Der Bundesklinikatlas vernachlässige zudem wichtige Aspekte, betonte der Bundesverband Pflegemanagement. Völlig außer Acht gelassen werde bei der rein datenbasierten Darstellung das Zusammenspiel von pflegerischen und therapeutischen Maßnahmen, das maßgeblich zu einem besseren Outcome beitrage, kritisierte der Verband. Der Gesundheitszustand von Patientinnen und Patienten bleibe unberücksichtigt, heißt es weiter.
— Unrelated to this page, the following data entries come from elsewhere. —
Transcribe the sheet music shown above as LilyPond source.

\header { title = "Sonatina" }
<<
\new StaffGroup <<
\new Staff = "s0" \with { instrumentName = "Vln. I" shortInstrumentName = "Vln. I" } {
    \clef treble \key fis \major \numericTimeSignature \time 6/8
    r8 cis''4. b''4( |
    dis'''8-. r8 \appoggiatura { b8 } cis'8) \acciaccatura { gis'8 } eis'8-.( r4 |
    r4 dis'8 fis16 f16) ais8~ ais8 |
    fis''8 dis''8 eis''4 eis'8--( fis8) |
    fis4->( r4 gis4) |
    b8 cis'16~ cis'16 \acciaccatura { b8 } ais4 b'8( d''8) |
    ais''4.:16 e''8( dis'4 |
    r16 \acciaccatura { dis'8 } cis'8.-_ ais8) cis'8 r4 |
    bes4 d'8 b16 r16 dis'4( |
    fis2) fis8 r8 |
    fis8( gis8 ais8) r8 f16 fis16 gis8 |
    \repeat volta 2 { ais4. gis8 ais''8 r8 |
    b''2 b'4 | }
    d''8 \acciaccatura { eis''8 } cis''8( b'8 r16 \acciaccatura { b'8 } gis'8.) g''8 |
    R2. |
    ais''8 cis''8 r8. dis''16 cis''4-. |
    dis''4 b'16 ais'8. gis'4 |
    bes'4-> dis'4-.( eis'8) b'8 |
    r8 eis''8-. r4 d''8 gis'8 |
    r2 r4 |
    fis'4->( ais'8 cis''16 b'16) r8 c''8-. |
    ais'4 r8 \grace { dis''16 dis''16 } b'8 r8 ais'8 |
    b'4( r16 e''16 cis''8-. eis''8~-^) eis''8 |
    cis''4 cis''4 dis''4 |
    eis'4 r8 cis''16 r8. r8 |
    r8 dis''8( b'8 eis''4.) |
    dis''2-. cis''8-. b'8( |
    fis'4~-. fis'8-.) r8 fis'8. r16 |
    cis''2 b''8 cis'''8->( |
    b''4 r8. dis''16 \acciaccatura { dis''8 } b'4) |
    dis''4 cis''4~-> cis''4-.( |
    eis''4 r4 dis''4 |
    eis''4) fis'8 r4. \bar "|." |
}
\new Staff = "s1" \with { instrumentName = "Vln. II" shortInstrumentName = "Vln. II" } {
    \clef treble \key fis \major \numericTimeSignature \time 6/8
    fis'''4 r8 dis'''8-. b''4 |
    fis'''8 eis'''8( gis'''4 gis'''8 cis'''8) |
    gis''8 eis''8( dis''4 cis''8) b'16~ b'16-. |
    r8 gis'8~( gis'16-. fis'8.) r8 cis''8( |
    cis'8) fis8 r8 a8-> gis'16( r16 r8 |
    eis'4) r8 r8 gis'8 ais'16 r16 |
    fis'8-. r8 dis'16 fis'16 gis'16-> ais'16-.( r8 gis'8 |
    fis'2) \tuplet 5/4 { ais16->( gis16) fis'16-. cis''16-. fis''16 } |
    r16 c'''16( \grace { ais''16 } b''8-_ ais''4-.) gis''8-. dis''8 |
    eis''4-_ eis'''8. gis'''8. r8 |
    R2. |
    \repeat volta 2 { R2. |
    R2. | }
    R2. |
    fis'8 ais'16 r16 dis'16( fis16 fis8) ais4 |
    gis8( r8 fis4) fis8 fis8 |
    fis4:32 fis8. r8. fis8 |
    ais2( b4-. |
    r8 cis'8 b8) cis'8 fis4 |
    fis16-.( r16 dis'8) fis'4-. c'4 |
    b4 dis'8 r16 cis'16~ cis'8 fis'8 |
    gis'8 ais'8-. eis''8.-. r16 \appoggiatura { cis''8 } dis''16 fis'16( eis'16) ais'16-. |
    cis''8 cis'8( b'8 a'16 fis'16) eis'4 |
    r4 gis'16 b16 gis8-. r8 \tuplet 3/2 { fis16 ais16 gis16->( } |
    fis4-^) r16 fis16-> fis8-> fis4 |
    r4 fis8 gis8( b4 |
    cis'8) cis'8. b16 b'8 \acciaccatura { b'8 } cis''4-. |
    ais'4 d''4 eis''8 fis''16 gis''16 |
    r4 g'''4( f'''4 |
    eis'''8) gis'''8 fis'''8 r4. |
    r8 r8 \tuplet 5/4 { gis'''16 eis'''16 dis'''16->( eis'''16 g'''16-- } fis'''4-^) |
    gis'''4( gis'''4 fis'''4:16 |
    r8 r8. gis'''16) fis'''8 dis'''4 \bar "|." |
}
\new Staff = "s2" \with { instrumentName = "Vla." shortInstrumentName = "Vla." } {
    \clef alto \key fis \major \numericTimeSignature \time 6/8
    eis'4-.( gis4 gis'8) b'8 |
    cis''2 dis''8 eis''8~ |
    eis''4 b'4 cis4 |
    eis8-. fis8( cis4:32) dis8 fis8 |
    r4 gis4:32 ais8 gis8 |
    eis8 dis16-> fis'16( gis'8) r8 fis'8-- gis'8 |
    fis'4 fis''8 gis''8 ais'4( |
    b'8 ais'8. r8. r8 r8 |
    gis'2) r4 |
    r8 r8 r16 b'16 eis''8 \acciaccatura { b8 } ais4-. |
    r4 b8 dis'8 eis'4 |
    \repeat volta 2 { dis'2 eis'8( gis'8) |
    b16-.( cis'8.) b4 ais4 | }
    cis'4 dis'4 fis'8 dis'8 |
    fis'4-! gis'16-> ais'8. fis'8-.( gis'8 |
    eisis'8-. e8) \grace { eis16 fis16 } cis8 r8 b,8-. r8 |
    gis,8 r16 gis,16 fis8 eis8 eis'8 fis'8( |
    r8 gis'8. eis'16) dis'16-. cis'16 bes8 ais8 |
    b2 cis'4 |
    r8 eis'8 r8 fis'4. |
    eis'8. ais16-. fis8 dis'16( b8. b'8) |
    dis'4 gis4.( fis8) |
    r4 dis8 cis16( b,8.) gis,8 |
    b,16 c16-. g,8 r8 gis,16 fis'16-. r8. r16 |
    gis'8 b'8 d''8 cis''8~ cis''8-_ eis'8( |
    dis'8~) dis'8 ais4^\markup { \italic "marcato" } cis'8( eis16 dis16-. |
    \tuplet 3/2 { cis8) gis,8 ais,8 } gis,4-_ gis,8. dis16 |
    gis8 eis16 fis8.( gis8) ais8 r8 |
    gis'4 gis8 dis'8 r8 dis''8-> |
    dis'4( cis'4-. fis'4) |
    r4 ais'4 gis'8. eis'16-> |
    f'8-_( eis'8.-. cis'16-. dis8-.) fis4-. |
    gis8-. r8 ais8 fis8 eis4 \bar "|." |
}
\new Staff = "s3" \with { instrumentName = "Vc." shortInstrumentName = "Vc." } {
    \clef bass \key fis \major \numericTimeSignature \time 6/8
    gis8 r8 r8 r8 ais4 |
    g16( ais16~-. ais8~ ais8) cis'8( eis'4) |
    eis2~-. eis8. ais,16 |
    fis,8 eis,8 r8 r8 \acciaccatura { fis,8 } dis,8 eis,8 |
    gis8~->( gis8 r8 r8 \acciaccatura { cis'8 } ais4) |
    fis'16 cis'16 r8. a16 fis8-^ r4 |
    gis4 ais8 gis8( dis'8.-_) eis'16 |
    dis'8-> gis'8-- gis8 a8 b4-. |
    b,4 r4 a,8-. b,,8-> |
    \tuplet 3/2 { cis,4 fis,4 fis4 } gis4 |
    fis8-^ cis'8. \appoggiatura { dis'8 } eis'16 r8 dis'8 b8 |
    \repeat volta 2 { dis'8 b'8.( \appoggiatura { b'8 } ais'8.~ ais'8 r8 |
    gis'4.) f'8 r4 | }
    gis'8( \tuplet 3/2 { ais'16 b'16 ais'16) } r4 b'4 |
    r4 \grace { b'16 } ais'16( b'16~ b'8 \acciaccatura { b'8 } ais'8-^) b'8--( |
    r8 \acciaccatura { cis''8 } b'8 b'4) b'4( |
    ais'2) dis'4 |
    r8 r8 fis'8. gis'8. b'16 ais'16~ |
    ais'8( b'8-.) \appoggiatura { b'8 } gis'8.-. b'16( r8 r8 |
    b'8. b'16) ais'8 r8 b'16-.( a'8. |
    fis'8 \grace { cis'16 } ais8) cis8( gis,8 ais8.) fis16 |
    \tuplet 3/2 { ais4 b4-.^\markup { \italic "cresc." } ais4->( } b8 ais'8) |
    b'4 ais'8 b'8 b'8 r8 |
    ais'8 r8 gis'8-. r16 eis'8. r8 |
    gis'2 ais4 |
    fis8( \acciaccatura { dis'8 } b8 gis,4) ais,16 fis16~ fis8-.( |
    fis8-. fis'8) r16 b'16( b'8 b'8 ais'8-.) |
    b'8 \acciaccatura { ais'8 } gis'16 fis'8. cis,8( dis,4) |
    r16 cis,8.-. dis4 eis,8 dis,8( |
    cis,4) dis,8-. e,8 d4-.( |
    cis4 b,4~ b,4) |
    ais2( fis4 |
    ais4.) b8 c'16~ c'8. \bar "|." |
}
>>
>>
Auch die Ausstattung mit Medizintechnik sowie der Grad der Digitalisierung fänden trotz ihres nachweislichen Effekts auf die Behandlungsqualität keine Berücksichtigung. Und: „Universitätskliniken schneiden durch ihre große Bandbreite und die höhere Komplexität der behandelten Fälle bei der gewählten Darstellung schlechter ab“, erklärt der Pflegeverband.

„Eine Möglichkeit, die Daten im Vorfeld zu prüfen oder den Bundesklinikatlas in Pilot-Einrichtungen zu testen bestand nicht“, bemängelte Sarah Lukuc, Vorstandsvorsitzende des Bundesverbands Pflegemanagement. So hätten Schwachstellen identifiziert und Fachexpertise eingebracht werden können. Der erneute Alleingang des Bundesgesundheitsministeriums verschärfe den Arbeitsalltag in den Kliniken weiter, sagte Lukuc.